Trumpeter, flugelhornist, electronic valve instrument (EVI) performer and composer Mike Metheny may be Pat’s brother, but he doesn’t take a backseat to his better known guitarist sibling. Mike’s work as a teacher and performer has been well chronicled and includes time in the US Army Field Band and teaching at the Berklee College of Music. These days he is a freelance performer, educator and journalist in the Kansas City area. 60.1 is Mike’s ninth release as a leader.
To say this recording is an eclectic mix is like saying partisanship in Congress is out of hand; in both cases it’s a no-brainer. There are so many different styles mixed on this recording one wonders what Metheny was thinking as he started to assemble this collection. The recording opens up with a well-known melody reinterpreted through the use of studio and EVI manipulations into a marching band-styled arrangement. Pat did something similar to this to open his First Circle recording; maybe there’s a family "in" story/joke that goes along with this.
The Mike Metheny most are used to hearing comes forward on pianist Bill Evans’ ballad "Laurie." Metheny may have the darkest flugelhorn tone since Thad Jones, and he spreads it around in a lovingly thick manner throughout the track. His improvised solo is a first-rate example of how forward-thinking a solo can go and still stay tonal. Giving ample solo space to pianist Roger Wilder is another no-brainer when you hear his delightfully transcendent solo. Metheny only works with the best, and Smith is just one of many excellent musicians on this recording.
The title track, "60.1," is a fusion romp employing wonderful use of the EVI, and again, like the first track, a bit of a departure for Mike. "Blue Smoke," originally composed for a short dance film, features more EVI work. Coming across like a lyricon/soprano saxophone mix, Metheny has composed a beautiful melody that, for him, is just par for the course. There are few composers who have fashioned as many wonderfully lovely melodies in their lifetime as Metheny, and this ranks right up there with his best. Mixing string sounds, at the end, into the equation takes the chart to new highs. Metheny’s tribute to trumpeter Jon Hassell, "Hassle Free," lets those unfamiliar with Metheny’s abilities see just how insightful and understanding he is of other’s music.

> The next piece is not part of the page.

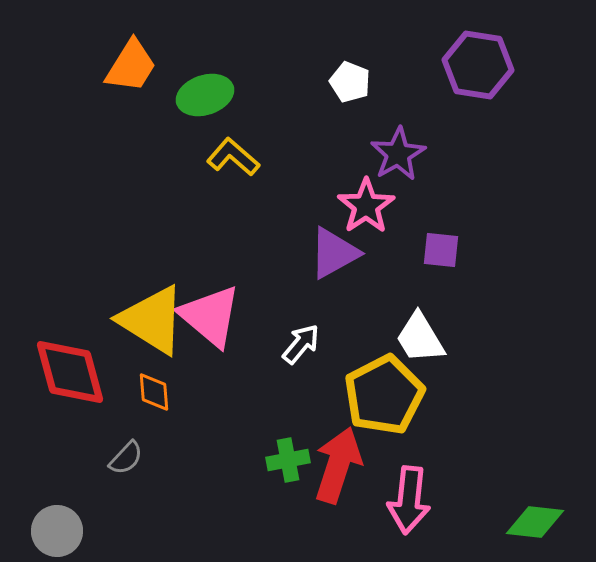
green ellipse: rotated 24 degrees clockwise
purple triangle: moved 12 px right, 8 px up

If Metheny were younger you might consider this to be a demo-styled CD, showing off a number of the trumpeter’s cerebral abilities. Coming at this point in this musician’s still evolving career just lays claim to all of the brilliance and intellect he’s been known to possess for many many years. No matter how you interpret the disc, however, one thing is certain, Metheny is a frickin’ monster musician who has deserved wider recognition for so long it doesn’t even bear repeating, of course, it was just repeated.